Implementing the coupon generation system
For offering coupons to clients we can peform a join query as follows:
SELECT product FROM promotional_products, retail_top_categories WHERE client_id = 0 AND retail_top_categories.category = promotional_products.category ORDER BY count DESC LIMIT 5;
This query will select 5 products in the promotional products list based on previous client purchases. The join query is based on the product category, but we could have used the sub-category as well:
SELECT product FROM promotional_products, retail_top_subcategories WHERE client_id = 0 AND retail_top_subcategories.sub_category = promotional_products.sub_category ORDER BY count DESC LIMIT 5;
Generally speaking, both queries will return different results. Taking a look at customer’s summarized activity by category or by sub-category offers us different points of view. You can test both queries in Splout SQL’s administration webapp (at localhost:4412).

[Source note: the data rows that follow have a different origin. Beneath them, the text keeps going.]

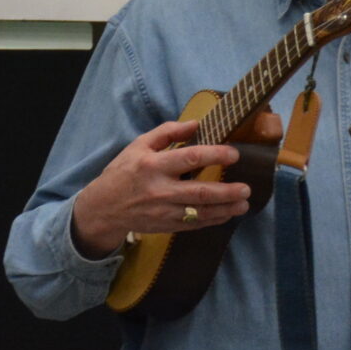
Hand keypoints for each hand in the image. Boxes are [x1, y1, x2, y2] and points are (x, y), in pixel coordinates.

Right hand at [69, 113, 279, 258]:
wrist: (103, 208)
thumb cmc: (123, 172)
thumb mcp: (139, 145)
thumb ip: (168, 133)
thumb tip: (196, 123)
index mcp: (153, 166)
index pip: (190, 158)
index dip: (215, 155)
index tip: (235, 154)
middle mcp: (160, 190)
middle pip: (199, 192)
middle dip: (227, 191)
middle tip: (247, 188)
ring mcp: (163, 211)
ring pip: (200, 212)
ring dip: (225, 209)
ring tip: (244, 203)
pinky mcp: (165, 226)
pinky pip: (193, 225)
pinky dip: (213, 220)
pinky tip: (227, 214)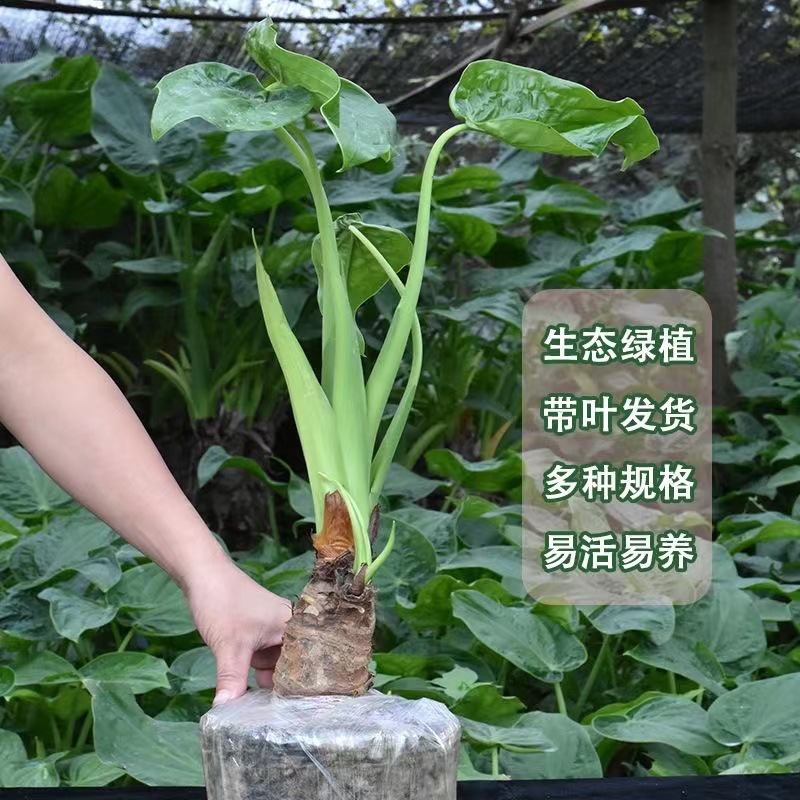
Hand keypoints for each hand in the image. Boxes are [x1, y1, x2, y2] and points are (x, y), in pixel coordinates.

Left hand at [184, 557, 292, 705]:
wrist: (203, 574)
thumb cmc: (223, 603)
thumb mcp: (229, 646)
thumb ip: (232, 680)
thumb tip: (225, 710)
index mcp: (295, 625)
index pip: (310, 662)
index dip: (305, 686)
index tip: (299, 710)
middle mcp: (290, 626)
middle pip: (295, 664)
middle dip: (285, 686)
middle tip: (278, 715)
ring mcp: (274, 628)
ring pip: (278, 661)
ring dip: (270, 678)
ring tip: (264, 706)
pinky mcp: (260, 630)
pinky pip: (265, 655)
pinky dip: (259, 669)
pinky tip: (251, 688)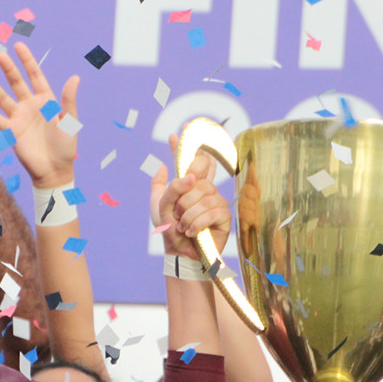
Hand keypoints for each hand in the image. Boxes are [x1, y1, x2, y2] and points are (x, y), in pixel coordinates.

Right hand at [0, 42, 79, 188]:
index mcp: (46, 101)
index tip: (18, 45)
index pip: (35, 75)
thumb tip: (75, 77)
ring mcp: (19, 118)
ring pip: (3, 98)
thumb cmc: (66, 147)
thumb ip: (69, 100)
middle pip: (17, 83)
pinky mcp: (11, 132)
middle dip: (8, 69)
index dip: (27, 61)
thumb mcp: (69, 122)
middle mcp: (30, 106)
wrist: (54, 170)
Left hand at [152, 135, 229, 262]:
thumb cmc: (170, 231)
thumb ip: (160, 187)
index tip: (183, 128)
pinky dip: (196, 223)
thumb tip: (163, 166)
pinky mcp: (224, 216)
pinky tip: (192, 232)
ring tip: (183, 227)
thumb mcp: (158, 208)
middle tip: (177, 212)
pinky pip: (211, 211)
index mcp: (190, 185)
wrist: (179, 253)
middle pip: (197, 177)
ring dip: (187, 214)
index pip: (191, 160)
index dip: (187, 144)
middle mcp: (206, 189)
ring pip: (203, 196)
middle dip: (182, 197)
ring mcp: (216, 201)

In the following attached HTML we have implemented a simple Javascript app that queries Splout SQL for printing discounts.
Conclusion
By combining Pig with Splout SQL we have implemented a simple coupon generation system with almost no effort. This system is able to scale to huge amounts of input data. Even for tremendous amounts of clients purchasing products for long periods of time we can analyse our Big Data in a scalable way using Hadoop (Pig) and yet make it available for real-time querying by Splout SQL. The implemented example is very straight-forward, but it is easy to imagine other complex variants of it like providing a mobile application to each client for checking the purchase activity evolution over time.